Shifts in Drug Use Behavior Among Electronic Dance Music Partygoers in New York During COVID-19 Social Distancing.
Subst Use Misuse. 2020 Dec 14;:1-7
Authors: Palamar JJ, Le A, Acosta P
Background: Little is known about how COVID-19-related social distancing has affected illegal drug use. We surveyed electronic dance music (EDM) partygoers-a population known for high levels of drug use-to determine whether their drug use patterns had changed during state-mandated social distancing in New York. Methods: Individuals were recruited online and screened for eligibility throughout April and May 2020. We surveyed 128 eligible adults and queried, retrospectively, whether their drug use behavior had changed during COVID-19-related social distancing.
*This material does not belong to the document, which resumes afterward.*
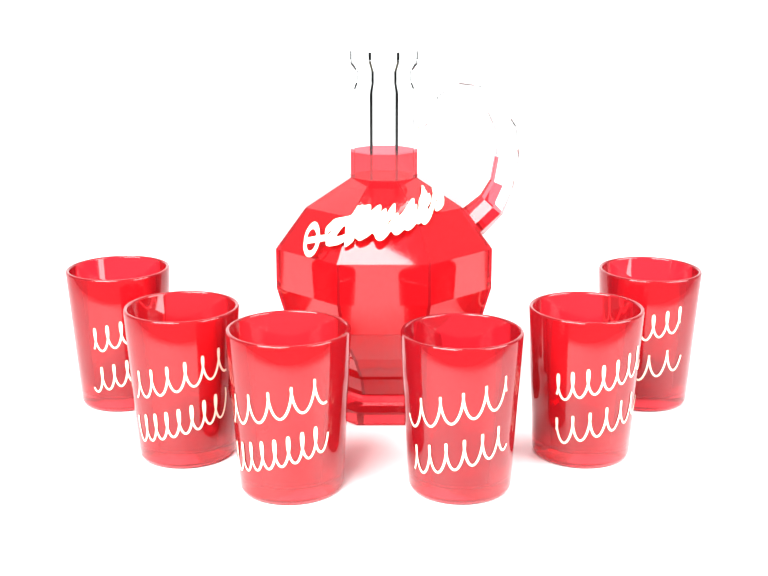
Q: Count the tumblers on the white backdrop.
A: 6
Results: Most participants reporting past-three-month use reported decreased frequency of use during COVID-19-related social distancing. Specifically, 78.6% reduced frequency of use of cocaine, 71.1% reduced frequency of use of ecstasy/MDMA/Molly, and 68.0% reduced frequency of use of LSD. Although some participants reported increased frequency of use of cocaine (7.1%), ecstasy (7.9%), or LSD (12.0%), 35.0% reported increased frequency of cannabis use. Most (66.7%) of those reporting cocaine use reduced the amount used. The majority of those reporting use of cannabis, ecstasy, cocaine, and/or LSD reported that drug cost (80.0-84.0%) and drug quality (84.2-92.0%) did not change during social distancing. Having a college degree was associated with higher odds for decreasing frequency of cannabis use. Older participants (ages ≥23) were at lower odds for decreasing frequency of cocaine use, as were those earning >$500 per week, and participants who attended EDM events biweekly or more often were at higher odds for decreasing frequency of LSD use. Conclusions: Participants in this sample tended to reduce party drug use during COVID-19-related social distancing.